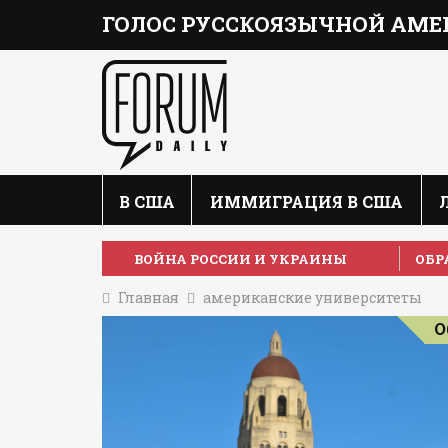
ГОЛОС РУССКОЯЗЫЧНОЙ АМЕ
В США
ИММИГРАЦИЯ В США
ВОЙНА РОССИИ И УКРАИНЫ
ОБР
Главная
американские университеты
О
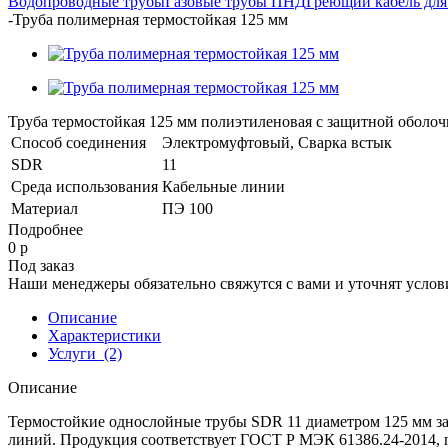
Водопроводные трубы
Газовые трубы ПНД
Греющий кабель для
-
Труба полимерная термостойкая 125 мм
Труба термостойкая 125 мм полиэтиленовая с защитной оболоч
Способ соединения
Электромуфтовый, Сварка встык
SDR
11
Среда использования
Кабельные линии
Материал
ПЭ 100
Подробнее
0 р
Под заказ
Наши менеджеры обязательно свяжутся с вами и уточнят услови
Описание
Характеристики
Услуги
(2)
Описание
Термостойкие однослойные трубы SDR 11 диаметром 125 мм з
линий. Продукция соответствует ГОСТ Р МЭК 61386.24-2014, п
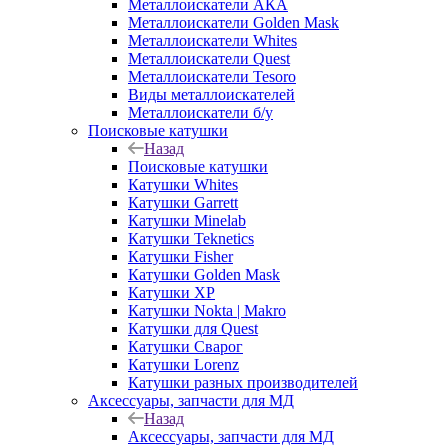
Металлоискатели АКА
Металлоискатели Golden Mask
Металлоискатели Whites
Металлоискатели Quest
Металлоискатели Tesoro
Виды металлоискателей
Металлоискатели б/у
Поисковые катушки
Назад
Поисковые катушки
Катушки Whites
Катушки Garrett
Катушки Minelab
Катушки Teknetics
Катушки Fisher
Катушки Golden Mask
Катушки XP
Катушки Nokta | Makro
Катушки для Quest
Катушки Сварог
Катушки Lorenz
Катушки разных производителей
Аксессуары, запчасти для МД
Назад
Аксессуары, запчасти для МД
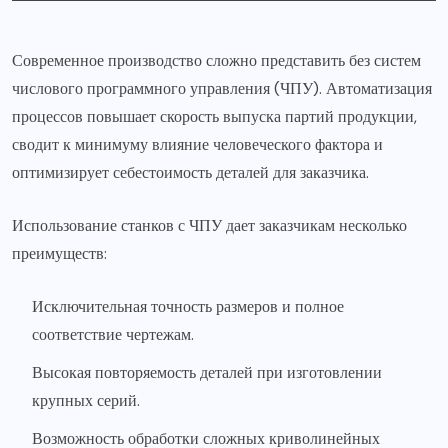
Современное производство сложно представить без систем
числового программного управления (ЧПУ). Автоматизация
процессов повышает скорость выпуска партий продукции,
сводит к минимуму влияние человеческого фактора и
оптимизирует себестоимость деталей для заказчика.
Использование станков с ЧПУ дает заказчикам несколько
преимуществ:
Исключительная точность размеров и полное
соответствие чертежам.
Высокая повторяемость деталей при изготовлении
крупных серий.
Возможность обработки сложных криволинейных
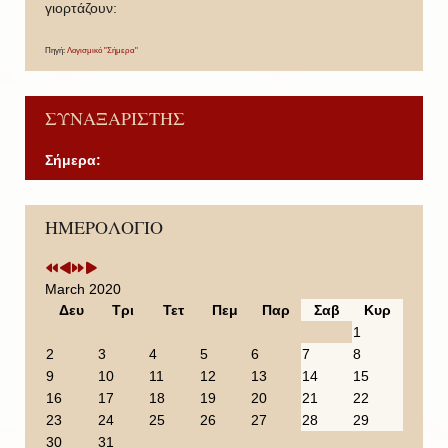
γιορτάζουν:
Πηγή:
Λογισμικό "Σήμερα"
ΣΥΝΑΞΑΡΙΣΤΗΣ
Σήμερα:
P
P
N
N
ΗΜΕΡΟΛΟΓΙΟ
r
r
e
e
e
e
x
x
v
v
t
t
i
i
Y
M
March 2020
o
o
e
o
Δευ
Τρι
Τετ
Πεμ
Παρ
Σαβ
Κυρ
u
u
a
n
1
s
s
r
t
2
3
4
5
6
7
8
Y
M
h
9
10
11
12
13
14
15
e
o
16
17
18
19
20
21
22
a
n
23
24
25
26
27
28
29
r
t
30
31
h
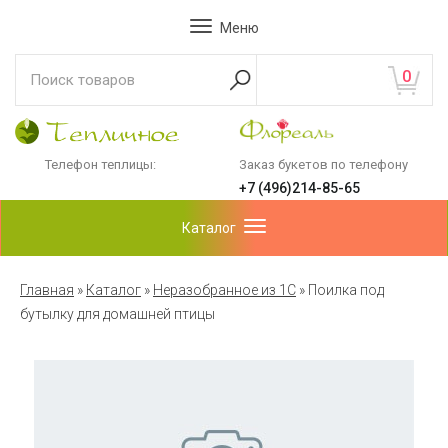
Меню
0
Телефон теплицы:
Заказ букетов по телефону
+7 (496)214-85-65
Каталог
Главная
»
Каталог
»
Неразобранное из 1С
»
Поилка под
бутылку для домашней птицы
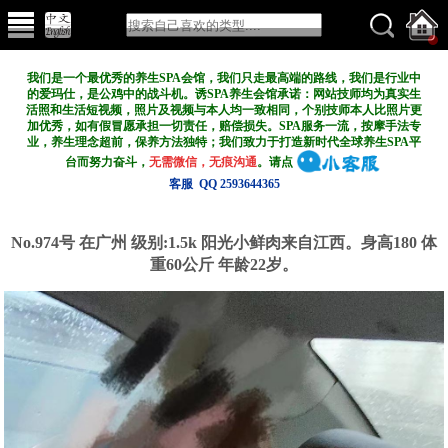
我们是一个最优秀的养生SPA会馆，我们只走最高端的路线，我们是行业中
的爱玛仕，是公鸡中的战斗机。诱SPA养生会馆承诺：网站技师均为真实生
活照和生活短视频，照片及视频与本人均一致相同，个别技师本人比照片更
加优秀，如有假冒愿承担一切责任，赔偿损失。SPA服务一流，按摩手法专
业，养生理念超前，保养方法独特；我们致力于打造新
时代全球养生SPA平
台而努力奋斗，
无需微信，无痕沟通
。请点
客服 QQ 2593644365
No.974号 在广州
级别:1.5k
阳光小鲜肉来自江西。身高180 体
重60公斤 年龄22岁。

## What is needed
Lay out the lines from the one containing "Современное производство сложно" up to and including the one containing "Возможность обработки сложных криволинейных" as a JSON list of strings, with one string per line and blank lines left out.

## Exercise answer
[
  "Современное производство сложно представить без систем",
  "числового программного управления (ЧПУ). Автоматизация",
  "процессов повышает скорость выпуска партий продукции,",
  "сводит к минимуму влияние человеческого фактора и",
  "оптимизирует себестоимость деталей для заказчика.",
  "Использование станков с ЧПУ дает заказчикам несколько",
  "преимуществ:",
  "Исключительная точность размеров и полное",
  "соответствие чертежам.",
  "Высокая повторяемость деталей при изготовлении",
  "крупных серий.",
  "Возможность обработки сложных криволинейных"
]